§ **Work to complete**:
Reproduce every entry below exactly, minus the pictures.

Collected data entries
[Start of section]

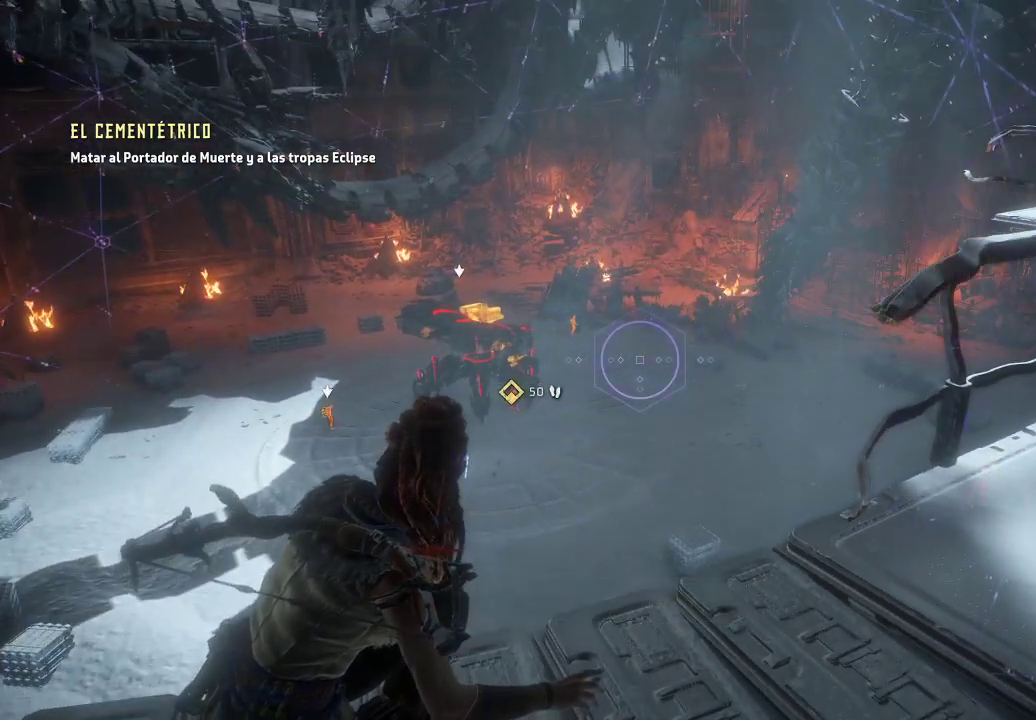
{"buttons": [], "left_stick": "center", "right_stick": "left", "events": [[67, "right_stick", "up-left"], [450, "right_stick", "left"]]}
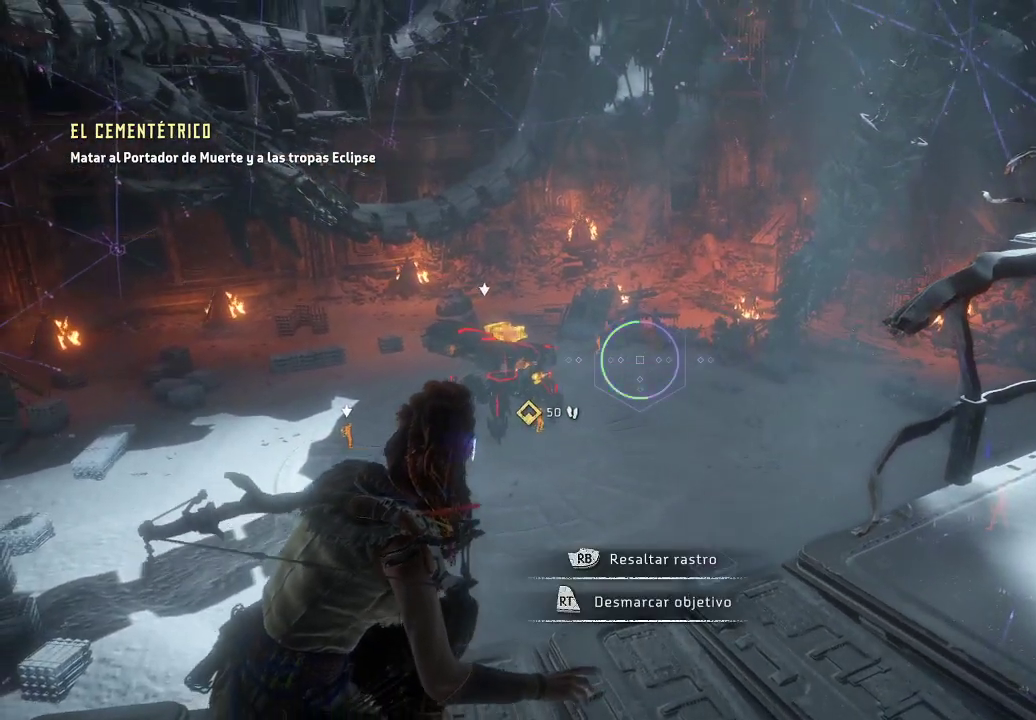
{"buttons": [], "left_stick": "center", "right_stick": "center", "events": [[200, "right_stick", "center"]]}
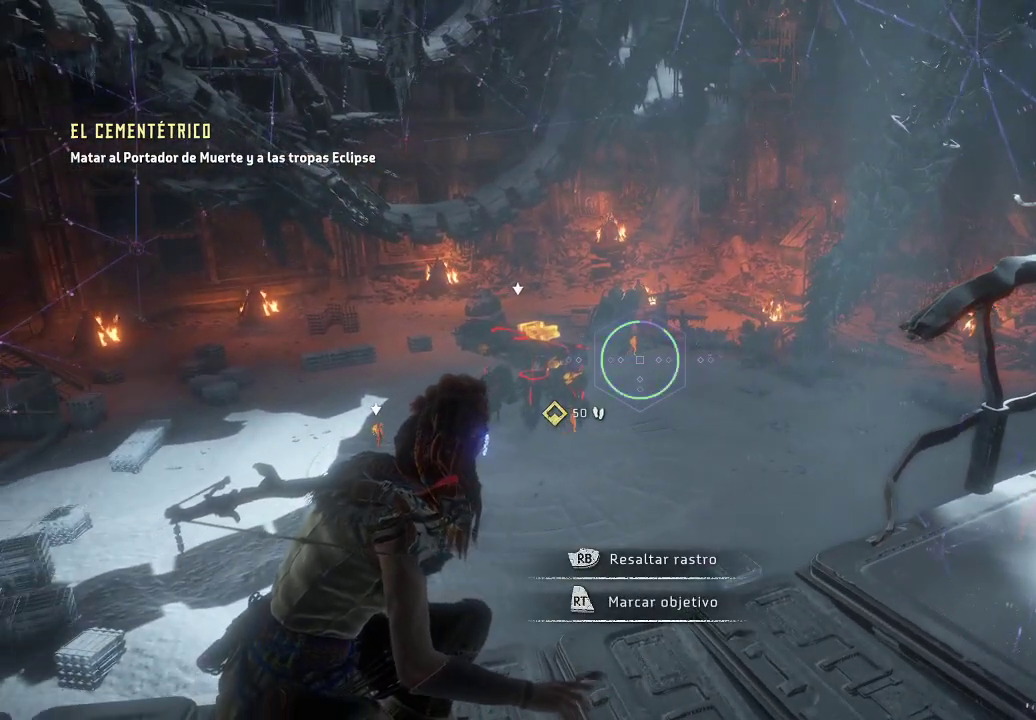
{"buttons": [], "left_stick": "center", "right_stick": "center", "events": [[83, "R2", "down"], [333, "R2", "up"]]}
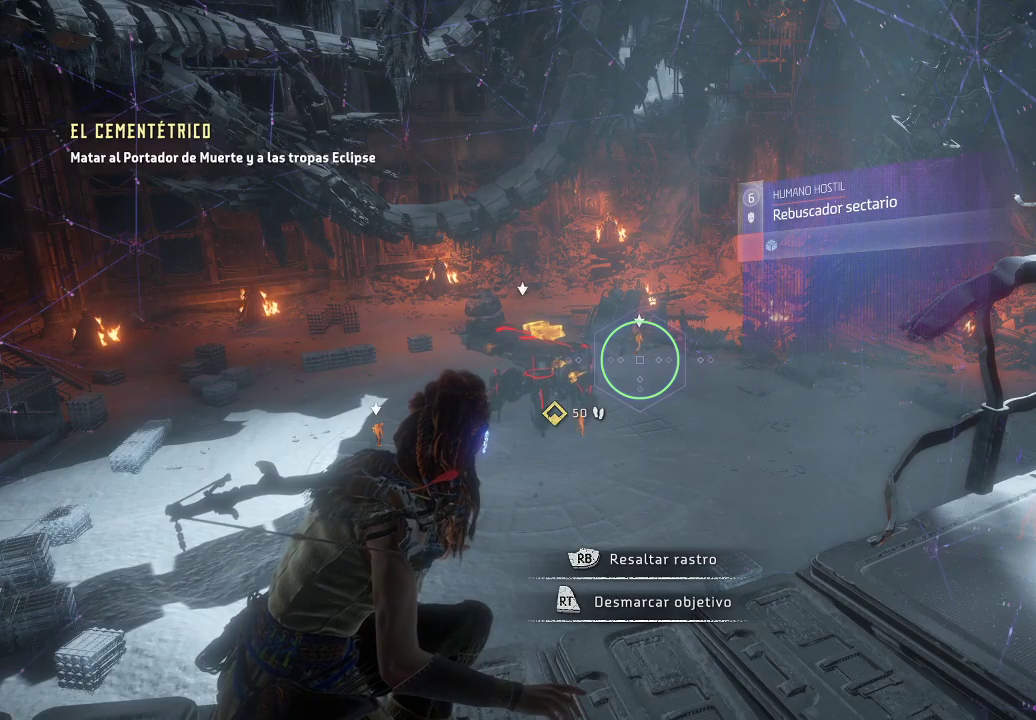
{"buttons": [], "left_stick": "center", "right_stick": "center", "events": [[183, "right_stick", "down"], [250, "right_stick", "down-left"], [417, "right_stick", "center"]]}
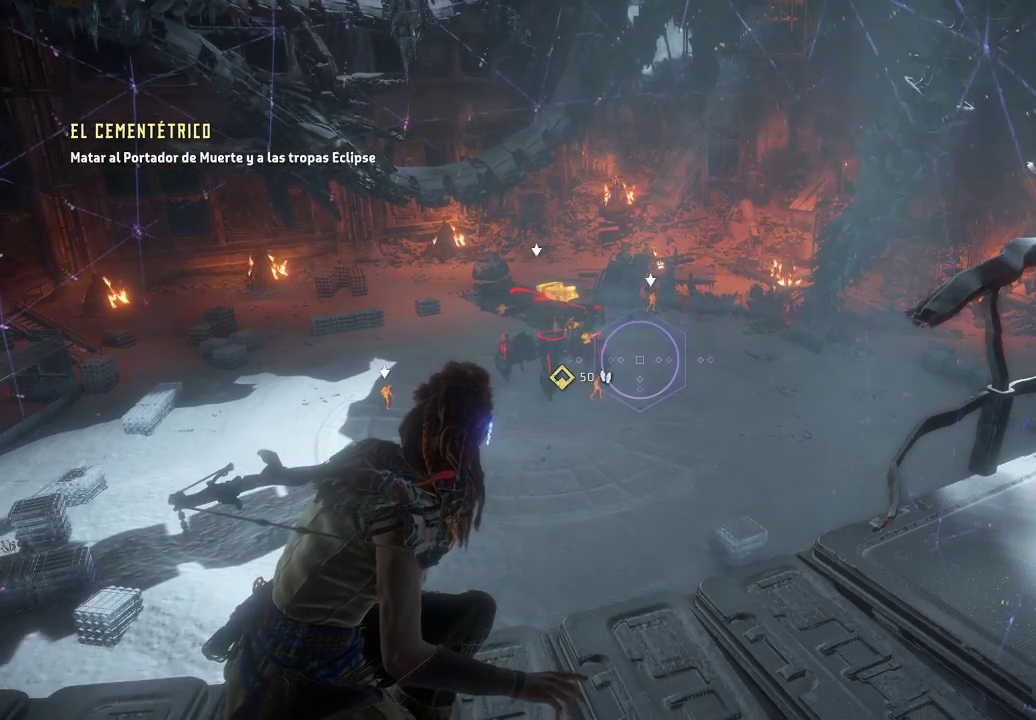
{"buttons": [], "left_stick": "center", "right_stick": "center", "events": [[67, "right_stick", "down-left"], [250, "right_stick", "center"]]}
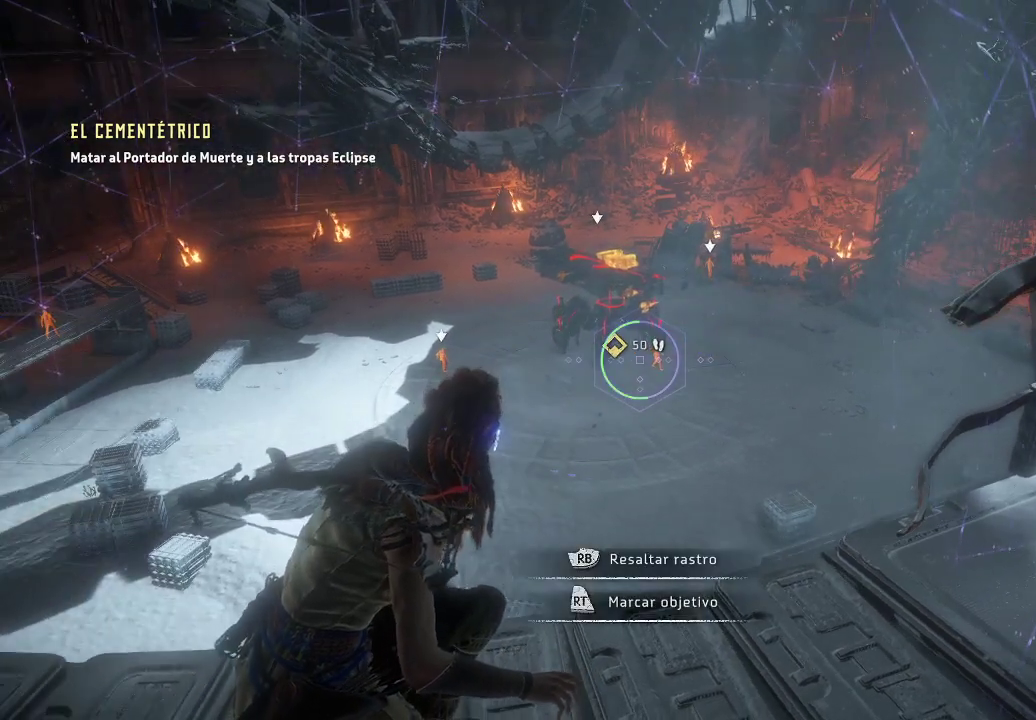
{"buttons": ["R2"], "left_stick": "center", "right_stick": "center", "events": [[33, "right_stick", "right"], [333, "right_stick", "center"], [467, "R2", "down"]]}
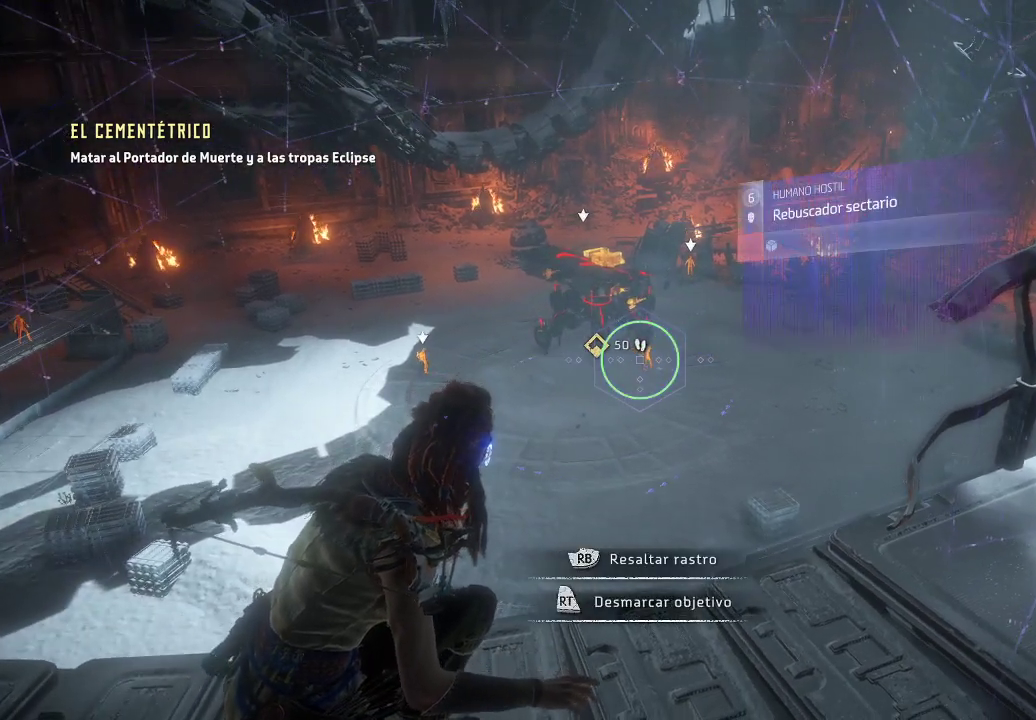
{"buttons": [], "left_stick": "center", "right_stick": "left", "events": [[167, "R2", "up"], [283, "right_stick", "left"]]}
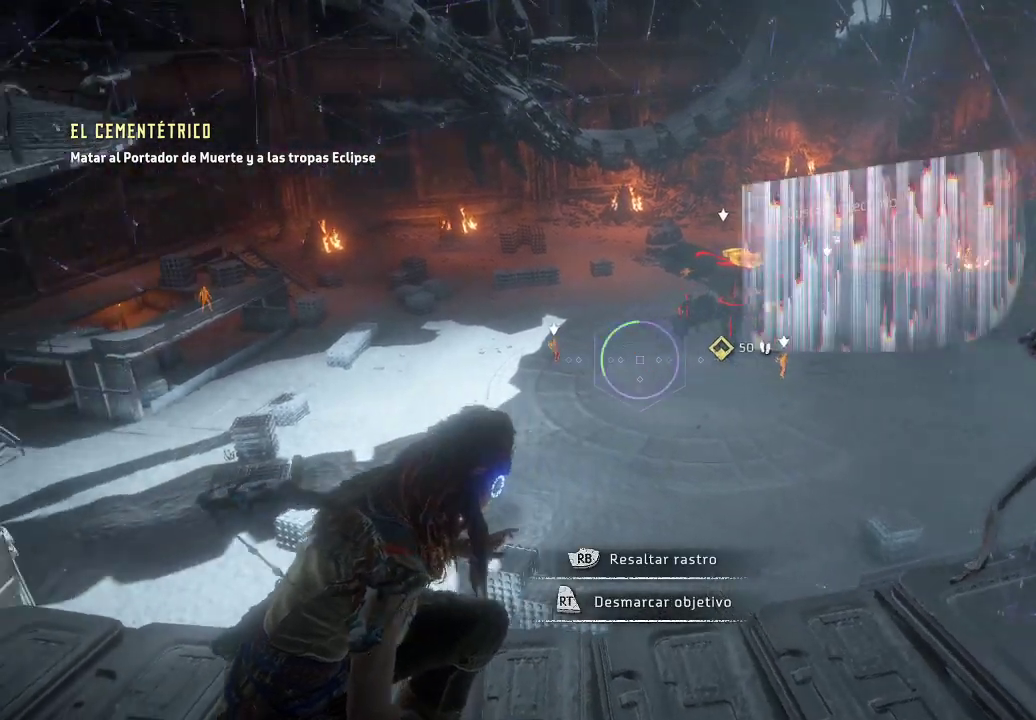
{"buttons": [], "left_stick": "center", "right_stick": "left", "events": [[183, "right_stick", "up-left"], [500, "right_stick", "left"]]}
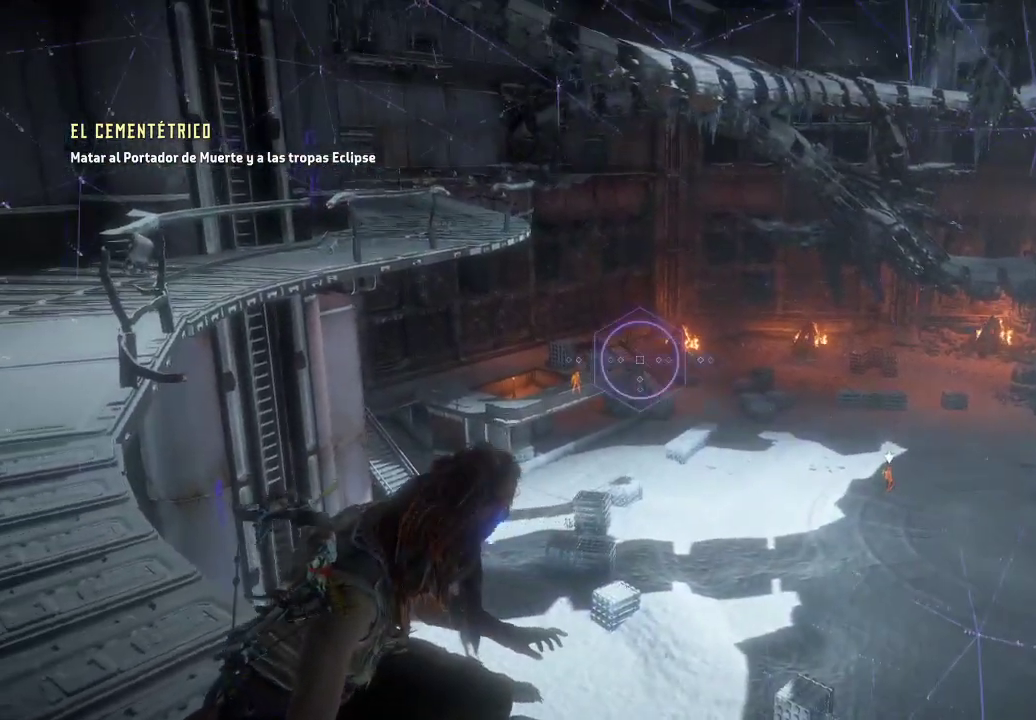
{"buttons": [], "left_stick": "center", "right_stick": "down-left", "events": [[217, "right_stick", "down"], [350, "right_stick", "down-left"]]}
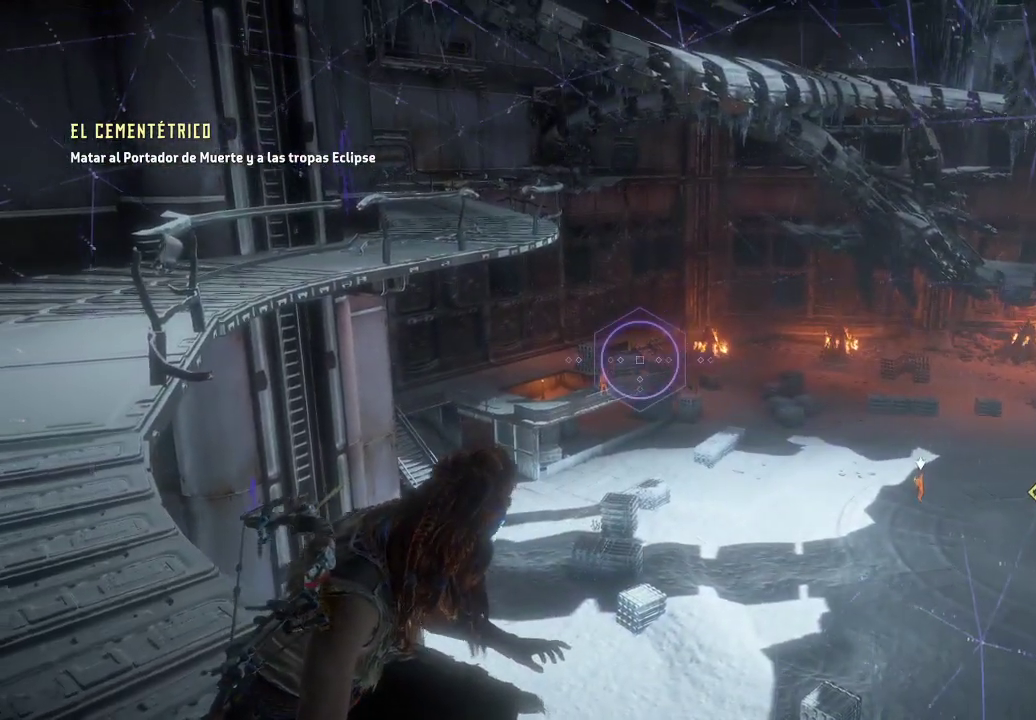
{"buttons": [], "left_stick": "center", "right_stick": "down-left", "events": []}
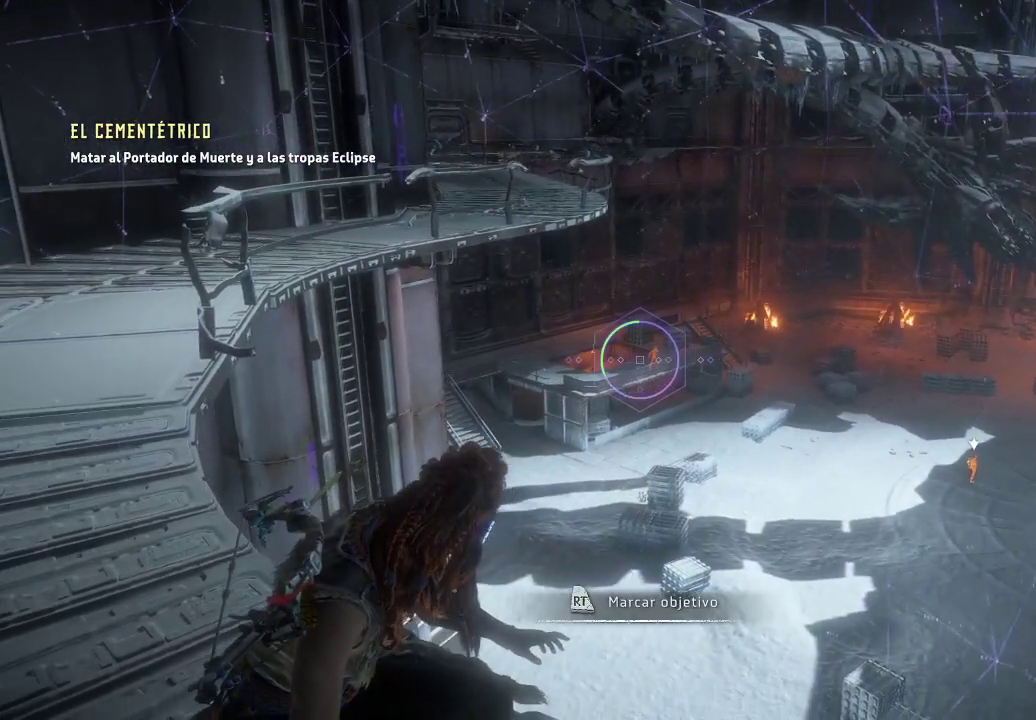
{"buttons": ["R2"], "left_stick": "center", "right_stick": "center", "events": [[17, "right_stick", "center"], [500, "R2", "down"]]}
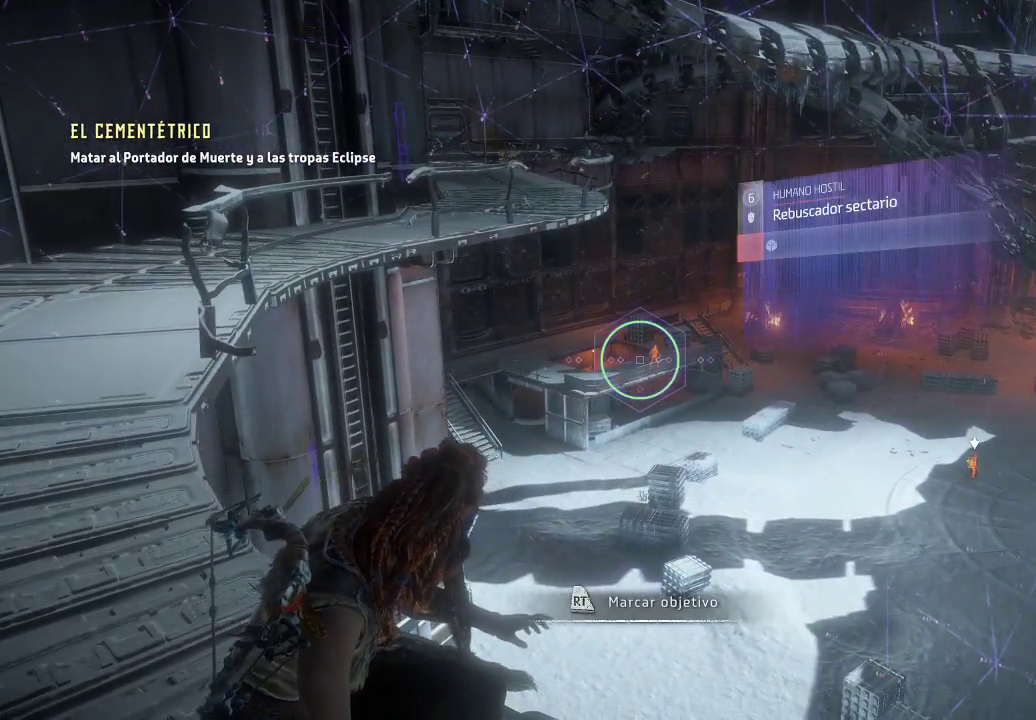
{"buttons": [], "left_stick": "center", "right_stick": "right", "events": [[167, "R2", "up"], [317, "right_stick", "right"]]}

[End of section]

§ **Reply**:
{"buttons": [], "left_stick": "center", "right_stick": "left", "events": [[67, "right_stick", "up-left"], [450, "right_stick", "left"]]}
{"buttons": [], "left_stick": "center", "right_stick": "center", "events": [[200, "right_stick", "center"]]}
{"buttons": [], "left_stick": "center", "right_stick": "center", "events": [[83, "R2", "down"], [333, "R2", "up"]]}
{"buttons": [], "left_stick": "center", "right_stick": "center", "events": [[183, "right_stick", "down"], [250, "right_stick", "down-left"], [417, "right_stick", "center"]]}
{"buttons": [], "left_stick": "center", "right_stick": "center", "events": [[67, "right_stick", "down-left"], [250, "right_stick", "center"]]}
{"buttons": ["R2"], "left_stick": "center", "right_stick": "center", "events": [[33, "right_stick", "right"], [333, "right_stick", "center"], [467, "R2", "down"]]}
{"buttons": [], "left_stick": "center", "right_stick": "left", "events": [[167, "R2", "up"], [283, "right_stick", "left"]]}
{"buttons": [], "left_stick": "center", "right_stick": "left", "events": [[183, "right_stick", "up-left"], [500, "right_stick", "left"]]}
{"buttons": [], "left_stick": "center", "right_stick": "down-left", "events": [[217, "right_stick", "down"], [350, "right_stick", "down-left"]]}
{"buttons": [], "left_stick": "center", "right_stick": "down-left", "events": []}
{"buttons": ["R2"], "left_stick": "center", "right_stick": "center", "events": [[17, "right_stick", "center"], [500, "R2", "down"]]}
{"buttons": [], "left_stick": "center", "right_stick": "right", "events": [[167, "R2", "up"], [317, "right_stick", "right"]]}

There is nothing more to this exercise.